**EXTRACT**
Wolf
- First edition cover with medal seal
- Author: Gillian Cross
- Language: English
- Genre: Young-adult novel, horror fiction
- Publisher: Oxford University Press
- Publication date: 1990
- Publication place: United Kingdom
- Media type: Print (hardcover, paperback)
- Pages: 140 pp (first edition)
- ISBN: 978-0-19-271633-0
- OCLC: 26931807
- LC Class: PZ7.C88253 Wo 1990

= Wolf (novel) =

1990 young adult novel by Gillian Cross

Wolf is a young-adult novel by Gillian Cross, published by Oxford in 1990. Set in London, it features communal living, terrorism, and wolves (according to Library of Congress Subject Headings) and a teenage girl in relation to her mother, father, and paternal grandmother.

Cross won the annual Carnegie Medal recognising the year's best children's book by a British subject. Coincidentally, The Cry of the Wolf by Melvin Burgess, featuring a grey wolf as the main character, was the highly commended runner up.

Holiday House published the first U.S. edition in 1991.

**DATASET ROWS**

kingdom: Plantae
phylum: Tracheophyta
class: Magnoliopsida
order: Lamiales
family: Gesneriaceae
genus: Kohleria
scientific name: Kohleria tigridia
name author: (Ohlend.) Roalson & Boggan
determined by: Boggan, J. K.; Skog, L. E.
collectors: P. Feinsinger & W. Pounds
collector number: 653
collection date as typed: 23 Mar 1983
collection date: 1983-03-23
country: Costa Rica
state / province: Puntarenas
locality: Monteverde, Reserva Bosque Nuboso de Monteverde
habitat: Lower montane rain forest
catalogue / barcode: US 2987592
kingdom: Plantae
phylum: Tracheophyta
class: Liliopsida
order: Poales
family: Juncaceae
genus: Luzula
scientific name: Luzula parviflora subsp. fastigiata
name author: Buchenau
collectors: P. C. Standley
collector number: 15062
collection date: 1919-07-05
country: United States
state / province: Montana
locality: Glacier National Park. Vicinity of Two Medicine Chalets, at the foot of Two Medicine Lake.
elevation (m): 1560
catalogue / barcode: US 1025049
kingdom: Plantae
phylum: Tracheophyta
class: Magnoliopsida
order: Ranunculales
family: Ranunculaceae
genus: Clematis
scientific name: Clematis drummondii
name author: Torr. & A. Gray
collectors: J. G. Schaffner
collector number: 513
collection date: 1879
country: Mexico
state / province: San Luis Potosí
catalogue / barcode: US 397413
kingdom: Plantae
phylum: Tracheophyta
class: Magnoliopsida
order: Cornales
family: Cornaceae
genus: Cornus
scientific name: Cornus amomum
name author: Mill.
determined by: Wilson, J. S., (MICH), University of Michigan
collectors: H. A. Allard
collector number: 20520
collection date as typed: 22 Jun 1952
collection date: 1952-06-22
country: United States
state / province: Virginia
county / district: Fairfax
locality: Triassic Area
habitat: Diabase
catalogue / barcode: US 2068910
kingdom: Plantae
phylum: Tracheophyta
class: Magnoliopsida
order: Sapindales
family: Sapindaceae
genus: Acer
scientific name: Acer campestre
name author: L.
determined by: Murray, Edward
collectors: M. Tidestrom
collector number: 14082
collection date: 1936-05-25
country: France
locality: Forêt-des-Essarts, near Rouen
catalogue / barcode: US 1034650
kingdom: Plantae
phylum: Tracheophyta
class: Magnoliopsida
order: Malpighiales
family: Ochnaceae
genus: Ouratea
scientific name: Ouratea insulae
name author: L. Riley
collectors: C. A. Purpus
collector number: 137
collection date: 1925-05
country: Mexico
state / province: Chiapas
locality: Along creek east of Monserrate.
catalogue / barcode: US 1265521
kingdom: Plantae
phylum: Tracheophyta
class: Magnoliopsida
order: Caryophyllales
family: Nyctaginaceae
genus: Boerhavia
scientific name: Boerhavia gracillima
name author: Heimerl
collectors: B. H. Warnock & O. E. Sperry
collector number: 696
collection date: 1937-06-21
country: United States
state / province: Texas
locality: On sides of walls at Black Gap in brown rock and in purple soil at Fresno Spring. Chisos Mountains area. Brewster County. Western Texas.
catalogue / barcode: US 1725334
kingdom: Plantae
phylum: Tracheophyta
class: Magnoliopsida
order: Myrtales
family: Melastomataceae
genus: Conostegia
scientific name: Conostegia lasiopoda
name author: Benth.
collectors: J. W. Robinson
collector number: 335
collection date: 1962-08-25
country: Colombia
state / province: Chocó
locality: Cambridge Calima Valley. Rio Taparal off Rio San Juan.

**EXERCISE TASKS**
**a.** Return the passage of the article on the novel Wolf that begins at the words "- Pages: 140" and stops after "and paternal grandmother.".
**b.** According to the article on the novel Wolf, which book was the highly commended runner up for the Carnegie Medal?

**THE RESPONSES**
**a.**
- Pages: 140 pp (first edition)
- ISBN: 978-0-19-271633-0
- OCLC: 26931807
- LC Class: PZ7.C88253 Wo 1990

= Wolf (novel) =

1990 young adult novel by Gillian Cross

Wolf is a young-adult novel by Gillian Cross, published by Oxford in 1990. Set in London, it features communal living, terrorism, and wolves (according to Library of Congress Subject Headings) and a teenage girl in relation to her mother, father, and paternal grandmother.

**b.** The Cry of the Wolf by Melvin Burgess.